Begin Provided material

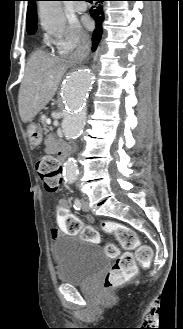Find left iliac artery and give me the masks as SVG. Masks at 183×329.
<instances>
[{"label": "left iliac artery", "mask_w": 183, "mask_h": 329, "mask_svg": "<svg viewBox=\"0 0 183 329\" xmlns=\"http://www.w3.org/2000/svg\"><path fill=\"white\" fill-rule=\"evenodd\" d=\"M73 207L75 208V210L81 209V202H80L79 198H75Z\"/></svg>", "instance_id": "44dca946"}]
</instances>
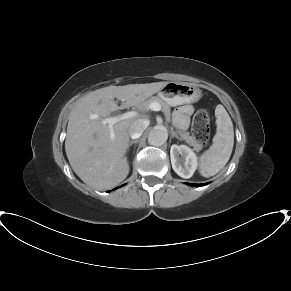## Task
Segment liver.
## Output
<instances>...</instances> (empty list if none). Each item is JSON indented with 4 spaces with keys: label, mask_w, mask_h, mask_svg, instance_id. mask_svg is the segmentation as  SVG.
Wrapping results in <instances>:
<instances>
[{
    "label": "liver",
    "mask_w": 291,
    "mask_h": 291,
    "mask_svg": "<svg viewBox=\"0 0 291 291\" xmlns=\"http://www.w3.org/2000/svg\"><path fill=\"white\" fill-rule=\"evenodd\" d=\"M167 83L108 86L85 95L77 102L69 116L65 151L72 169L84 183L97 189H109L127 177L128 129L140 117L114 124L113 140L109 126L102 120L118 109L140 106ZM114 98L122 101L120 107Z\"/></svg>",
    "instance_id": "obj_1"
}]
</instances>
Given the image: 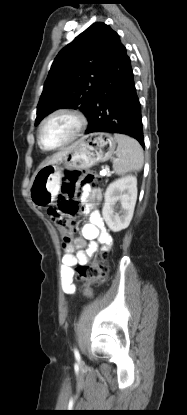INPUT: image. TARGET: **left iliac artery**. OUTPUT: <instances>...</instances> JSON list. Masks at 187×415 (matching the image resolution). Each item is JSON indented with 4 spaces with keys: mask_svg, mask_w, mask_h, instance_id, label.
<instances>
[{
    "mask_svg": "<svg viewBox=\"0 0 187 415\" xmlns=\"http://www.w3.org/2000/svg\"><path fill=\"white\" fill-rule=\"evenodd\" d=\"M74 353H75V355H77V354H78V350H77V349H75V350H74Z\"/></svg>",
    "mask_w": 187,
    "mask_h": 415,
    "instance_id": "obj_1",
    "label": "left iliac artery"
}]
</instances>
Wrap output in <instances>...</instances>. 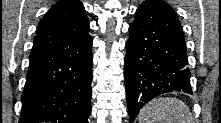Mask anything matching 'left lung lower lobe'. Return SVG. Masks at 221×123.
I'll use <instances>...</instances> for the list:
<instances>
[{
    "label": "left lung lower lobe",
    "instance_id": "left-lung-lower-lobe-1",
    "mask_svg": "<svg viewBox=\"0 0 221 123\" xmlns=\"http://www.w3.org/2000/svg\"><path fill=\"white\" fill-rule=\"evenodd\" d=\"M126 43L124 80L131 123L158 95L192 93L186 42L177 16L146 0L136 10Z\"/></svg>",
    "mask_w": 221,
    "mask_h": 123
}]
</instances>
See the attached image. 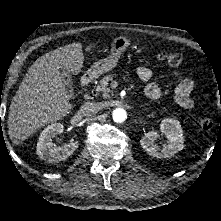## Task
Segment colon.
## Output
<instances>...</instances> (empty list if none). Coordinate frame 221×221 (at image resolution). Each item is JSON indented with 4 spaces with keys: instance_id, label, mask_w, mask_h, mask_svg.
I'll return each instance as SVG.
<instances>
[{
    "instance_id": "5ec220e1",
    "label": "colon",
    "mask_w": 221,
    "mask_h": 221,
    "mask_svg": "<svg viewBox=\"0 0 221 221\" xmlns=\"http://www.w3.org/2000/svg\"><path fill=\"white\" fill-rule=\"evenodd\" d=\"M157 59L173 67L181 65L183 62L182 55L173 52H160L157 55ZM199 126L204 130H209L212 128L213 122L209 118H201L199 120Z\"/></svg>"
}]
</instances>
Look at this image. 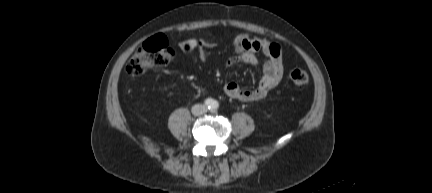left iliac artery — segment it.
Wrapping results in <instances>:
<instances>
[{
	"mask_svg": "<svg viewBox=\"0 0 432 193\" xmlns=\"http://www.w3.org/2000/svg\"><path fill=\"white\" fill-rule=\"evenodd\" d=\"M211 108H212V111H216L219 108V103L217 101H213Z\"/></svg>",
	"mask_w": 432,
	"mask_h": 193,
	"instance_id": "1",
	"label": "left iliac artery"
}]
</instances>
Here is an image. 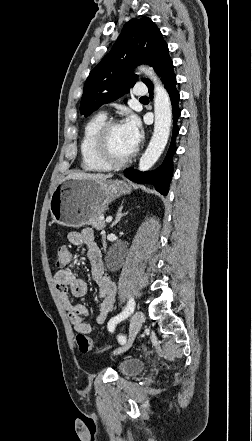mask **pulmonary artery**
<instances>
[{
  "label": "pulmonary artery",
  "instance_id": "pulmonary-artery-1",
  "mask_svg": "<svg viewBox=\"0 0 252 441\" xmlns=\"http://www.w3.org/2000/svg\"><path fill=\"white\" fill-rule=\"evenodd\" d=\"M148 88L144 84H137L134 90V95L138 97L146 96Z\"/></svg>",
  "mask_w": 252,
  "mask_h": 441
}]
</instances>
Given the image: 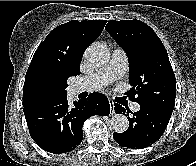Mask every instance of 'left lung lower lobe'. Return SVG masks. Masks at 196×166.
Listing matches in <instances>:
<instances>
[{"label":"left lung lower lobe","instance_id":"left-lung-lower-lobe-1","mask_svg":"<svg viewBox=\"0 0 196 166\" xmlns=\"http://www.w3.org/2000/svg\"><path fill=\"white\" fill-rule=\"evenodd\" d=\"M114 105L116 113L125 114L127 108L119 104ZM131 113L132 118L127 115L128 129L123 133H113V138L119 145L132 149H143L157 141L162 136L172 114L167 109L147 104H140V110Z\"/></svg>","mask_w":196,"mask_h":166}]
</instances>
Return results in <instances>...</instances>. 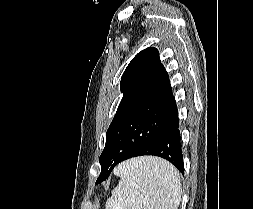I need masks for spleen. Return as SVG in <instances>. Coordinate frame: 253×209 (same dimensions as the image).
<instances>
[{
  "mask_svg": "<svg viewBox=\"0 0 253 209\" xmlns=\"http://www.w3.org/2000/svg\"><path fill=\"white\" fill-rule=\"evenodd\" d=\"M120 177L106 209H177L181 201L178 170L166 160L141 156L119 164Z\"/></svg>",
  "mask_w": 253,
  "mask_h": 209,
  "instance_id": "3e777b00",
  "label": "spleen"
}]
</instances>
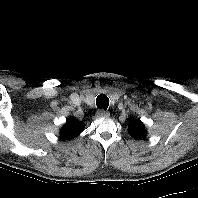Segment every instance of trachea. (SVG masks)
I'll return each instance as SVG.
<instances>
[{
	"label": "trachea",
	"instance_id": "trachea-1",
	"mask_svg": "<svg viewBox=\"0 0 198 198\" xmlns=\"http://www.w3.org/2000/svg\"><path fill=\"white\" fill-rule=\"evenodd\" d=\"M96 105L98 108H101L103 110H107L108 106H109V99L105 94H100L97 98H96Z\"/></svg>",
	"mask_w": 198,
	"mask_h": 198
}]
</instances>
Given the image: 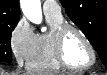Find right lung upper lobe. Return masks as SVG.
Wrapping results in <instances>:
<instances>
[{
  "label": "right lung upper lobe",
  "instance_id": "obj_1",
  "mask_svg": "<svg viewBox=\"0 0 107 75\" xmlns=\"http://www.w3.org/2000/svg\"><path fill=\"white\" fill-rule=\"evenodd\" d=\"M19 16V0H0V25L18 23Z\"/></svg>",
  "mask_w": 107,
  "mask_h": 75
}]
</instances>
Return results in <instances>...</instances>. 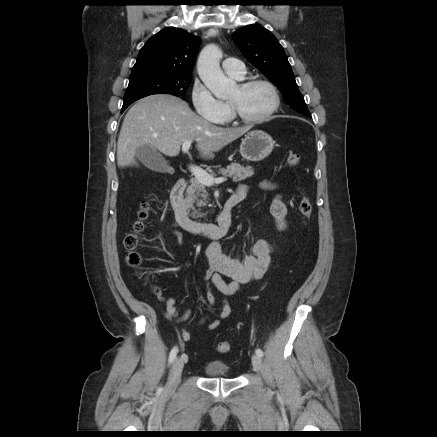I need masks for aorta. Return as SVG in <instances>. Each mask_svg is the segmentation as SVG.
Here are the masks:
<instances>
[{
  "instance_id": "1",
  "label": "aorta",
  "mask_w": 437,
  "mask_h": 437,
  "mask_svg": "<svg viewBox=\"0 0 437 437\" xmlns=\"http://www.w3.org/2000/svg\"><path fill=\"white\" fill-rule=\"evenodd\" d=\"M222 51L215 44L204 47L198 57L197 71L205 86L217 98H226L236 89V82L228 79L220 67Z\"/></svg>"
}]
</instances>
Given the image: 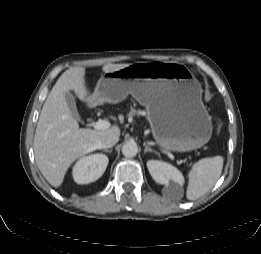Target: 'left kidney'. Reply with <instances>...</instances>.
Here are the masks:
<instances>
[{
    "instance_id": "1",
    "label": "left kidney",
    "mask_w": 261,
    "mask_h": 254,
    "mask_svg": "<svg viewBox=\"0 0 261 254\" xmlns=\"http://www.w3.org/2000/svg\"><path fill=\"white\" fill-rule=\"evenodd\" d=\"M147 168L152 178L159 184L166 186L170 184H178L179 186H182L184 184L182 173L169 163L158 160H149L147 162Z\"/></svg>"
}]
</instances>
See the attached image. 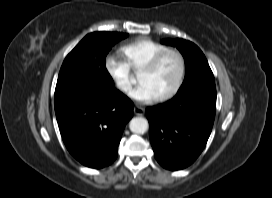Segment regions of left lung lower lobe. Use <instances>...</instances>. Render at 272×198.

End Provided material

## [What to produce]
State how many lines of the data above contain the word "empty", and give only that number.

## [Output for this task]
2